■ REQUIRED ACTION:
If a line in the listing carries the word "Jardim", return a copy of that line.

■ MATERIAL PROVIDED:
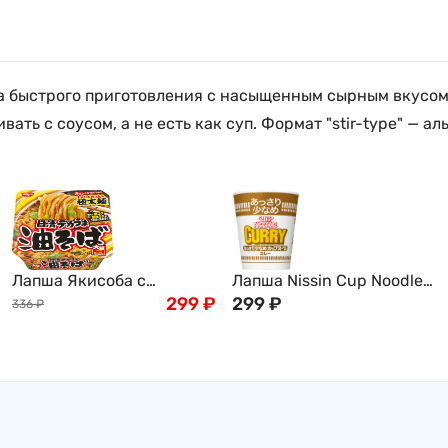
ша быстрого приготовления с насыщенным сырным вкусом 
ть с соусом, а не есть как суп. Формат "stir-type" — ал
Лапша Якисоба с
Лапша Nissin Cup Noodle
вустерширским соусом и
299
₽
карри, 70г, Япония
299
₽
336
₽
бульоном Даси Ниссин
Nissin, 157 г, Япония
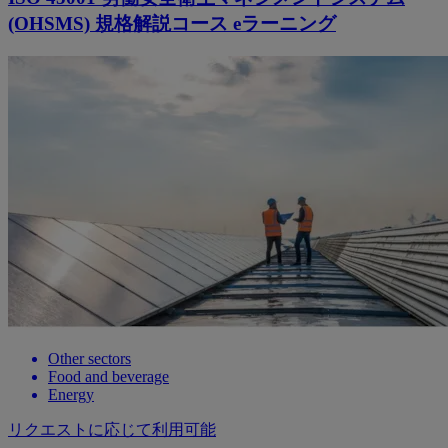
(OHSMS) 規格解説コース eラーニング
Other sectors
Food and beverage
Energy
リクエストに応じて利用可能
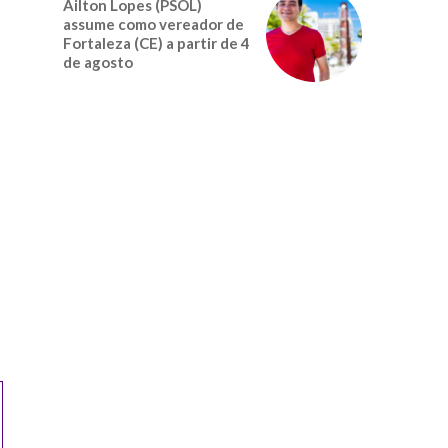
Ailton Lopes (PSOL)
assume como vereador de
Fortaleza (CE) a partir de 4
de agosto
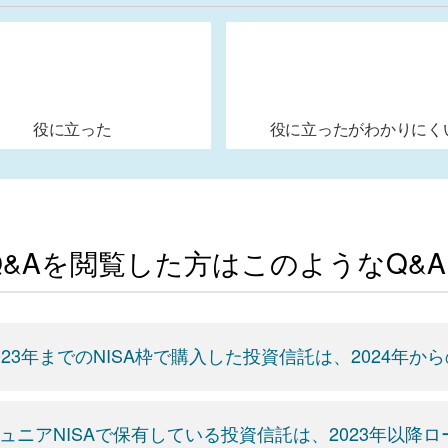
役に立った
役に立ったがわかりにく
Q&Aを閲覧した方はこのようなQ&
023年までのNISA枠で購入した投資信託は、2024年か
ュニアNISAで保有している投資信託は、2023年以降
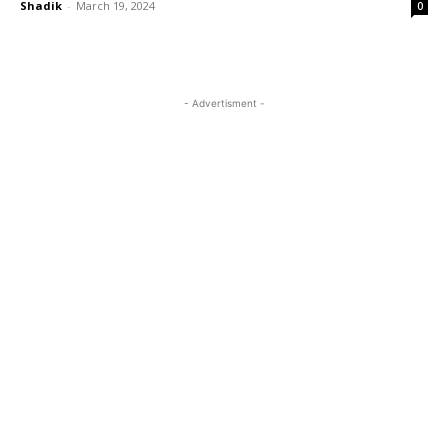
Shadik
-
March 19, 2024
0
- Advertisment -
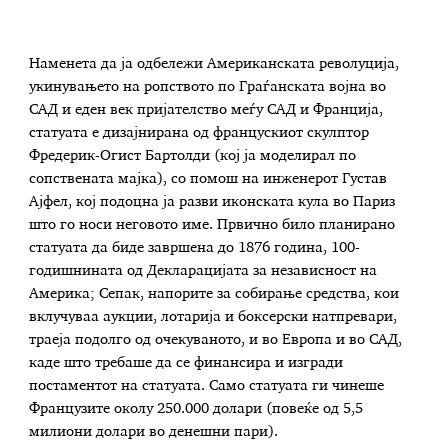
Наменета да ја одбележи Американската револуција,
укинувањето на ропството по Граѓанската војна во
САД и еден век пријателство меѓу САД и Франција,
статуата е дизајнирана од францускиот скулптор
Фредерик-Огист Бартолди (кој ја моделирал по
сопствената мајка), со помош на инженерот Густав
Ајфел, кој подоцна ја разви иконската кула во Париз
што го носи неговото име. Првично било планирано
статуата да биде завршена до 1876 година, 100-
годишнината од Декларацијата за независност на
Америка; Сепак, напорите за собирање средства, кои
вклучуваа аукции, лотарија и боксерски натпревари,
траеја подолго од очекуваното, и во Европа и во САД,
каде што требаше да се финансира и изгради
постаментот на статуата. Само статуата ги чинеше
Французите околу 250.000 долари (повеќе од 5,5
милиони долари во денешни пари).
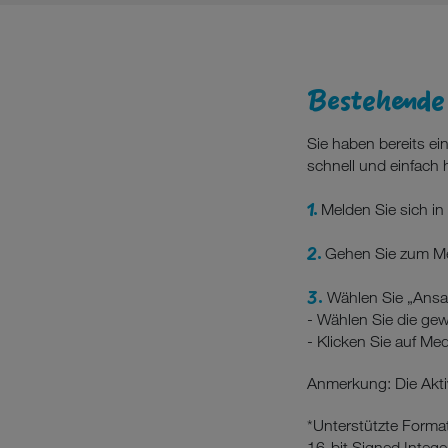
Bestehende
Sie haben bereits e
schnell und einfach 
1.
Melden Sie sich in
2.
Gehen Sie zum M
3.
Wählen Sie „Ansa
- Wählen Sie die ge
- Klicken Sie auf Me
Anmerkung: Die Akti
*Unterstützte Forma
16-bit Signed Integ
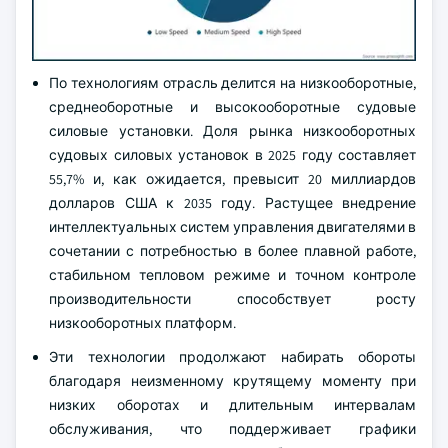
По технологиям отрасль делится на низкооборотные,
среднеоборотные и высокооборотные судовые
силовые установки. Доля рынка низкооборотных
судовых силовых установок в 2025 году составляет
55,7% и, как ожидается, превысит 20 миллиардов
долларов США к 2035 году. Растущее внедрение
интеллектуальных систем управления двигателями в
сочетании с потребностью в более плавной работе,
стабильном тепловом режиме и точном контроле
производительности способствует росту
низкооборотных платформ.
Эти технологии продолжают набирать обороты
благодаря неизменному крутящему моменту при
низких оборотах и длительным интервалам
обслуживания, что поддерживает графики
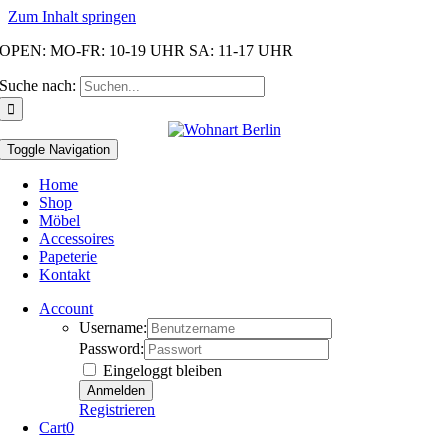
Zum Inhalt springen
OPEN: MO-FR: 10-19 UHR SA: 11-17 UHR
Suche nach:
Toggle Navigation
Home
Shop
Möbel
Accessoires
Papeterie
Kontakt
Account
Username:
Password:
Eingeloggt bleiben
Registrieren
Cart
0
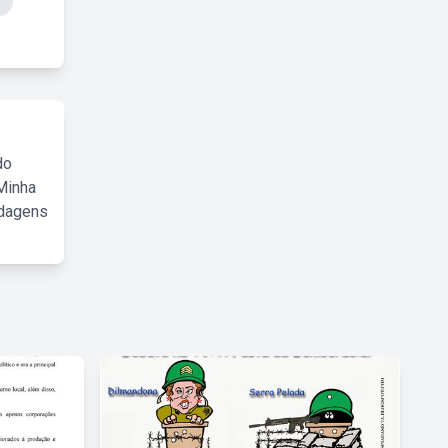
o
do
Minha
rdagens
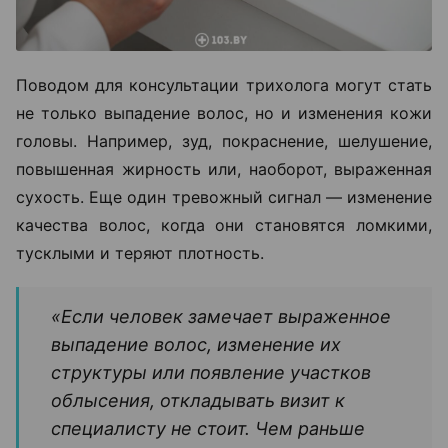
Поводом для консультации трихолога могут стать
не только выпадение волос, но и изменения кожи
головы. Например, зуд, покраснение, шелушение,
повышенная жирность или, наоборот, выраженная
сухость. Еще один тревожный сигнал — изменение
качества волос, когда они становятся ломкими,
тусклыми и теряют плотность.
«Если человек замечает выраженное
выпадение волос, изменение их
структуры или появление участков
облысения, откладывать визит к
специалисту не стоит. Чем раньше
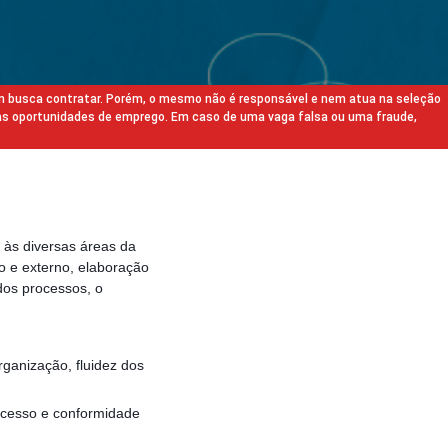
m busca contratar. Porém, o mesmo não é responsável e nem atua na seleção
as oportunidades de emprego. Em caso de uma vaga falsa ou uma fraude,
e às diversas áreas da
o e externo, elaboração
dos processos, o
rganização, fluidez dos
l acesso e conformidade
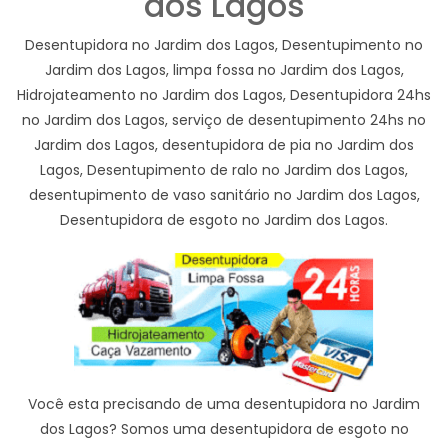
dos Lagos
Desentupidora no Jardim dos Lagos, Desentupimento no
Jardim dos Lagos, limpa fossa no Jardim dos Lagos,
Hidrojateamento no Jardim dos Lagos, Desentupidora 24hs
no Jardim dos Lagos, serviço de desentupimento 24hs no
Jardim dos Lagos, desentupidora de pia no Jardim dos
Lagos, Desentupimento de ralo no Jardim dos Lagos,
desentupimento de vaso sanitário no Jardim dos Lagos,
Desentupidora de esgoto no Jardim dos Lagos.
Você esta precisando de uma desentupidora no Jardim
dos Lagos? Somos uma desentupidora de esgoto no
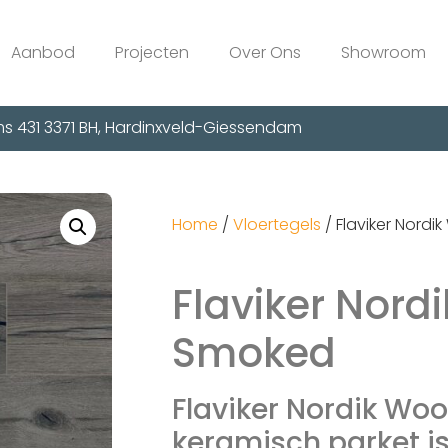
Aanbod
Projecten
Over Ons
Showroom
s 431 3371 BH, Hardinxveld-Giessendam
Home
/
Vloertegels
/ Flaviker Nord
Flaviker Nord
Smoked
Flaviker Nordik Wo
keramisch parket i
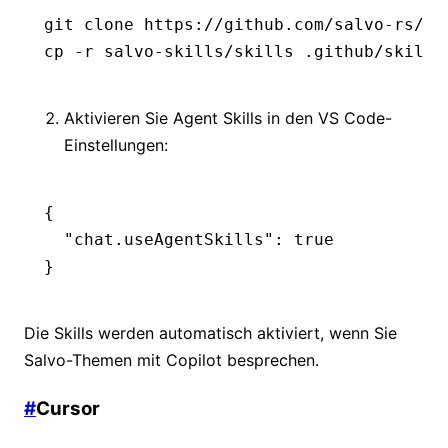
git
 clone
 https://github.com/salvo-rs/sa
cp
 -r
 salvo-skills/skills
 .github/skills
Aktivieren Sie Agent Skills in den VS Code-
Einstellungen:
{
  "chat.useAgentSkills"
:
 true
}
Die Skills werden automatisch aktiviert, wenn Sie
Salvo-Themen mit Copilot besprechen.
#
Cursor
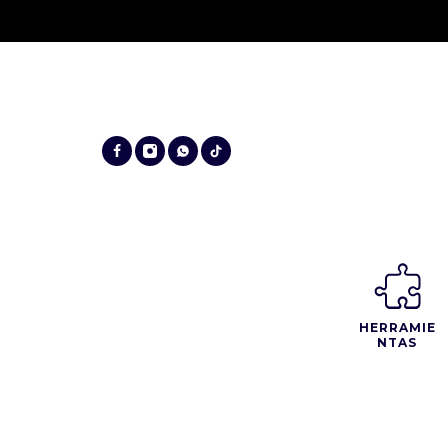
HERRAMIE
NTAS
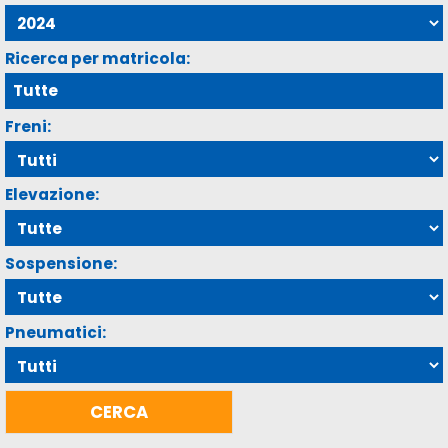
Ricerca per matricola:
Freni:
Elevazione:
Sospensione:
Pneumatici:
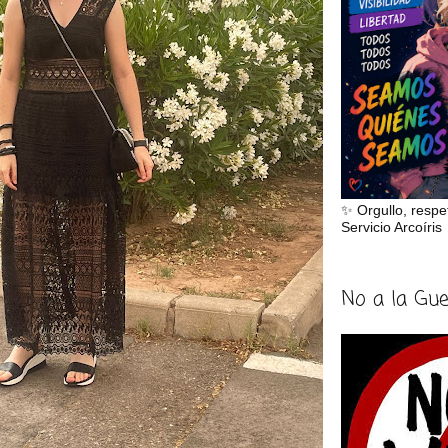
✨ Orgullo, respe
Servicio Arcoíris
No a la Gu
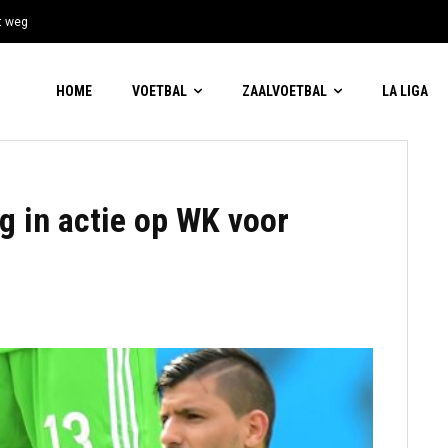
t weg
HOME
VOETBAL
ZAALVOETBAL
LA LIGA
g in actie op WK voor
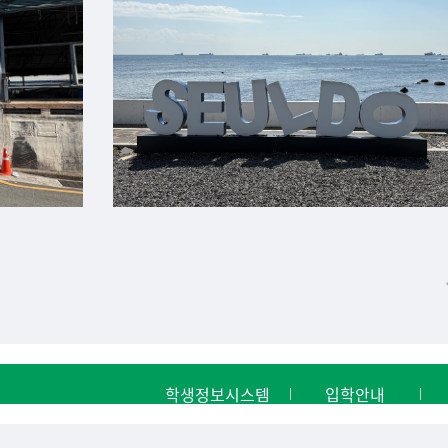
학생정보시스템
입학안내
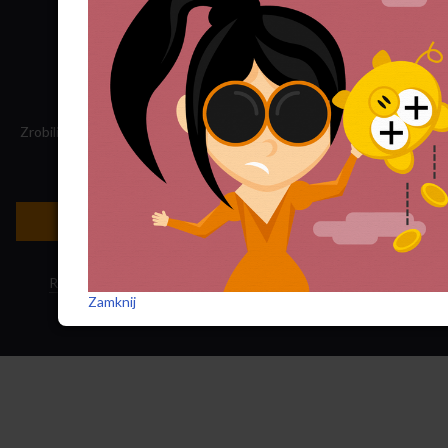
YouTube
Zrobiliśmy tę stronę, składamy „Nowego Obywatela”. Nasz dochód
przeznaczamy na jego wydawanie.
Zatrudnij nas do projektu!
Newsletter »
Regulamin sklepu
·
Polityka ciasteczek
·
Subskrypcja RSS
Zamknij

■ WRITTEN ANSWER:
Desentupidora no Jardim dos Lagos, Desentupimento no
Jardim dos Lagos, limpa fossa no Jardim dos Lagos,
Hidrojateamento no Jardim dos Lagos, Desentupidora 24hs
no Jardim dos Lagos, serviço de desentupimento 24hs no
Jardim dos Lagos, desentupidora de pia no Jardim dos
Lagos, Desentupimento de ralo no Jardim dos Lagos,
desentupimento de vaso sanitário no Jardim dos Lagos,
Desentupidora de esgoto no Jardim dos Lagos.
Você esta precisando de uma desentupidora no Jardim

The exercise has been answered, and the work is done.